Text segment ->
______

The development of the Colombian economy in the early 20th century was not as favorable for labor as compared to other Latin American countries, particularly when it came to the key export of coffee, which over the course of the 20th century came to dominate Colombian exports. Coffee, as an industry, was dominated by small growers, whose labor tended to come from the family-unit as opposed to the wage-laborer. While other industries which depend heavily on wage-labor did come to play a significant role in the development of the Colombian economy, these industries did not come to play as significant a role as in other Latin American countries.

This doesn't mean that Colombia's early labor history was without incident. In fact, militant union activity flourished under the employment conditions of foreign firms such as New Jersey Standard Oil and the United Fruit Company, where workers had to migrate to formerly sparsely populated areas of rain forest for employment, and upon arriving found their living conditions to be in stark contrast to those of their foreign employers. A pattern of strikes & suppression emerged in the 1920s within these industries, employees of the former going on strike in 1924 & 1927 only to be met by government intervention, a large strike of the latter in 1928 being infamously ended by the Banana Massacre, where an unknown number of workers (from a few dozen to 3000) were killed after the government sent in military forces.

The working conditions of these Colombian laborers have some famous representation in literature, Jose Eustacio Rivera's La Voragine depicting both the plight of the rubber worker & the rich biodiversity of the Colombian countryside, Gabriel García Márquez's One Hundred Years of Solitude & Álvaro Cepeda Samudio’s La Casa Grande containing fictional versions of the banana massacre.

______

Information ->
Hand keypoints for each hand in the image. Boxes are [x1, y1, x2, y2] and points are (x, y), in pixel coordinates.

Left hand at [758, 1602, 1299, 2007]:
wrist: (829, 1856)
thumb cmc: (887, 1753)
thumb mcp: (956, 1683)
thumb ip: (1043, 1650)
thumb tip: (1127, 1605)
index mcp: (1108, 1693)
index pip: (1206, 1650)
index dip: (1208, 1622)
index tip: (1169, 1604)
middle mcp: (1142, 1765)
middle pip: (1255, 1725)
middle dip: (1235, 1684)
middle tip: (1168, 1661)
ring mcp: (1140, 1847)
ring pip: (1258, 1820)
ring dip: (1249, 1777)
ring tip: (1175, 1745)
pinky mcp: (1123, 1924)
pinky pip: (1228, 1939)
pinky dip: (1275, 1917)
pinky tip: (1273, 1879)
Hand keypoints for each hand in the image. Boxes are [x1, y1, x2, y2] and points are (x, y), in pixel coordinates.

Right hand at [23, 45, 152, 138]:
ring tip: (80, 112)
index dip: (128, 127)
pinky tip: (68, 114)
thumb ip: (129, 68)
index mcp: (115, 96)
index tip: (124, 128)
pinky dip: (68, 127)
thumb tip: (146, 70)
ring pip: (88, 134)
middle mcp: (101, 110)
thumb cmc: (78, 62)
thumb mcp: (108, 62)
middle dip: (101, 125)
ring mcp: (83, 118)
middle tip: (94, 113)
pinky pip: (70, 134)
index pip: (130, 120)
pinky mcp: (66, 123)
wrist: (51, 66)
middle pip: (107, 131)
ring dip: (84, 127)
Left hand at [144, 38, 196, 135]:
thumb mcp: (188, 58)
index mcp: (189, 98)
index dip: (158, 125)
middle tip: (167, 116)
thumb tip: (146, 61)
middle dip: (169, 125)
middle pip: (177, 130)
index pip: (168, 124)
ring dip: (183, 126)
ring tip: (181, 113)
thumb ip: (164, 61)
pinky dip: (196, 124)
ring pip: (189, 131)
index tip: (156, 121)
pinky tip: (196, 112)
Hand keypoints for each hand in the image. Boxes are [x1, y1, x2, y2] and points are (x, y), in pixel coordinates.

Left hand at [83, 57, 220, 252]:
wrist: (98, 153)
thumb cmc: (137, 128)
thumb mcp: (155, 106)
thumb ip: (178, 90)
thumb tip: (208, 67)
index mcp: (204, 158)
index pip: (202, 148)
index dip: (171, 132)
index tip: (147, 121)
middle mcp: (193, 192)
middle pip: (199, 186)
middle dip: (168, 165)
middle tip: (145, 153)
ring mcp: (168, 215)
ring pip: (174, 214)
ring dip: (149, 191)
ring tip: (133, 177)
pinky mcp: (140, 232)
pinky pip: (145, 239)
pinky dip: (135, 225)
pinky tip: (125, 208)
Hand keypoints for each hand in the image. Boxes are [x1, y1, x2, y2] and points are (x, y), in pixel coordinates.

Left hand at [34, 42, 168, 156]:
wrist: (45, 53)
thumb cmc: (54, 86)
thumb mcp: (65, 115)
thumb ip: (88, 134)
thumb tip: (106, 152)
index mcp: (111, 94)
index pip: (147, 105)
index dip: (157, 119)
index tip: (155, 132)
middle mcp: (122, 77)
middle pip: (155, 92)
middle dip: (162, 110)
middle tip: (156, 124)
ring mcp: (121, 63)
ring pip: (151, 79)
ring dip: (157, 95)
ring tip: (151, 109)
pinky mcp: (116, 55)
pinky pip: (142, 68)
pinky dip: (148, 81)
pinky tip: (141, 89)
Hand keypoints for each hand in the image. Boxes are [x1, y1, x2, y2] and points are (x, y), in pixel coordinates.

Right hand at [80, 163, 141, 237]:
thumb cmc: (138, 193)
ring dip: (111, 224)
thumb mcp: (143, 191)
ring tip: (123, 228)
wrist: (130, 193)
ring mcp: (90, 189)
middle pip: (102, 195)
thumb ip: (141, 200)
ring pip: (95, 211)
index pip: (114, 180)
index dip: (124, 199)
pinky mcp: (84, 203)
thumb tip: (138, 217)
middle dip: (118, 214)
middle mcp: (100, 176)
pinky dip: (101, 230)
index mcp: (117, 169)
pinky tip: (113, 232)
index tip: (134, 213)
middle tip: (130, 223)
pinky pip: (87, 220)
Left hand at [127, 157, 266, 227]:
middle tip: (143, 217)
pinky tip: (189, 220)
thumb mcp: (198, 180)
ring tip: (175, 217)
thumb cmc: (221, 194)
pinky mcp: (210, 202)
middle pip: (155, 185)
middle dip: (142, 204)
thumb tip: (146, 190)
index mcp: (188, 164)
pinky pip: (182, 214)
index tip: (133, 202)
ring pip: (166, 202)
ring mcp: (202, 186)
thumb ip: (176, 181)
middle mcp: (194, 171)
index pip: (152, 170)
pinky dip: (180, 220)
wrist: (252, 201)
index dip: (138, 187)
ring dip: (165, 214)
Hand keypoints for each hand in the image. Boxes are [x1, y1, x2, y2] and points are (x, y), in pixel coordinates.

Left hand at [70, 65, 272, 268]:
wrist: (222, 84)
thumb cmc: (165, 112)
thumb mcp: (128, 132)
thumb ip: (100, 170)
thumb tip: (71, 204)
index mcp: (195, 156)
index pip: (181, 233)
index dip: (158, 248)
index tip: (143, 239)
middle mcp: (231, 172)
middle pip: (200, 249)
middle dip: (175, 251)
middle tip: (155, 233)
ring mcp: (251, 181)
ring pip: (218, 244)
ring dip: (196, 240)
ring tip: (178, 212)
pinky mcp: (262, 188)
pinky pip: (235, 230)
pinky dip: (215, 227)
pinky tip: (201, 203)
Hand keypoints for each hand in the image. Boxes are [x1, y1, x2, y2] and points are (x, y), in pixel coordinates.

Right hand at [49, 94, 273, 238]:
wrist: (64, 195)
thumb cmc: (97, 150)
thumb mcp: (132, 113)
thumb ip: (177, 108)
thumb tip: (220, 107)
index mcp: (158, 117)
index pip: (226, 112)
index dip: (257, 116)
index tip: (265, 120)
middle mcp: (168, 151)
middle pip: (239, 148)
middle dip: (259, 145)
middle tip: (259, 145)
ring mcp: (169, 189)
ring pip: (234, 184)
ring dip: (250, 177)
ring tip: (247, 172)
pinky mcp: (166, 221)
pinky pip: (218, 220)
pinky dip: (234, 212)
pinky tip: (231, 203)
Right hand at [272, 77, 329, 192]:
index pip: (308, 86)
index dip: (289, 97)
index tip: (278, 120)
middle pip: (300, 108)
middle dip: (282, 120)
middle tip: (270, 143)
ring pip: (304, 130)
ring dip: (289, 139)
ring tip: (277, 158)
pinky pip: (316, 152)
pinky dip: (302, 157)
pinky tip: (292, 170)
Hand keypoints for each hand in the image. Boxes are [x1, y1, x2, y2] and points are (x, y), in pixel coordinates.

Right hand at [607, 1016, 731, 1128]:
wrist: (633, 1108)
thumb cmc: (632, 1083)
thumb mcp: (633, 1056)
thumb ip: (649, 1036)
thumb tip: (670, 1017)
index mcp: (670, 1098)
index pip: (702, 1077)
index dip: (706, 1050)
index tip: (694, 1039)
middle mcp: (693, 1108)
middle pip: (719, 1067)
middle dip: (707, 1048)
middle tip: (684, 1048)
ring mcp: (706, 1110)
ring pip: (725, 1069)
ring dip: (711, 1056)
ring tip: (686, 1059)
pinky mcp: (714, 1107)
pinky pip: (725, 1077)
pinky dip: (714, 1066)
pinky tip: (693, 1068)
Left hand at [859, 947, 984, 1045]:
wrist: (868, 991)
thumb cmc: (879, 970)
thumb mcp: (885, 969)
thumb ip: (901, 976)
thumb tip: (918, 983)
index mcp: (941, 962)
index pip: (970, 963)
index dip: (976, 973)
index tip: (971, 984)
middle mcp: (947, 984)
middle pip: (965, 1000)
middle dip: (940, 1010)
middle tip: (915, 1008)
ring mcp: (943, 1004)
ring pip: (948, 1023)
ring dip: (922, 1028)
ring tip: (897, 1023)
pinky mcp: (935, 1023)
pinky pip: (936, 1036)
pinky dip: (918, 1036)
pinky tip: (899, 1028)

______

Complete the following ->
A. According to the text on Colombian labor history, where did the labor in the coffee industry tend to come from?
B. Reproduce the part of the Colombian labor history passage between "This doesn't mean" and "in military forces.", inclusive, swapping "rain forest" out for "jungle".
C. Resume the passage on Colombian labor history, writing on from its final sentence.

Results by task ->
A. It tended to come from the family unit rather than from wage laborers.

B.
This doesn't mean that Colombia's early labor history was without incident. In fact, militant union activity flourished under the employment conditions of foreign firms such as New Jersey Standard Oil and the United Fruit Company, where workers had to migrate to formerly sparsely populated areas of jungle for employment, and upon arriving found their living conditions to be in stark contrast to those of their foreign employers. A pattern of strikes & suppression emerged in the 1920s within these industries, employees of the former going on strike in 1924 & 1927 only to be met by government intervention, a large strike of the latter in 1928 being infamously ended by the Banana Massacre, where an unknown number of workers (from a few dozen to 3000) were killed after the government sent in military forces.

C.
Colombia had been dominated since the turn of the century by the Conservative party, but the government's loss of prestige following its violent suppression of strikers helped bring them out of office by the end of the decade, ushering in a new decade and a half-long era of Liberal rule, which was characterized by a government more sympathetic to labor. The number of unionized workers doubled under this new Liberal administration. It is during this time period that the first major union confederation, the Confederación de Trabajadores de Colombia (CTC), was established, the confederation not coincidentally having been aligned with the Liberal Party ever since. The Liberals also funded many of their public works projects via an increased tax on foreign firms such as New Jersey Standard Oil and United Fruit, punishment in part because of their recent mistreatment of their workers, and in part because of their close cooperation with the Conservative Party just a decade ago. Liberal support of labor waned towards the end of their tenure as the party in power, as the foreign affairs of the 1940s overshadowed the domestic. In the end, the split between the centrist and more radical reformist wing of the party, as headed by Jorge Eliécer Gaitán, allowed for a Conservative win in 1946, the uneasy transfer of power coupled with Gaitán's assassination shortly thereafter beginning the era of Colombian history known as La Violencia.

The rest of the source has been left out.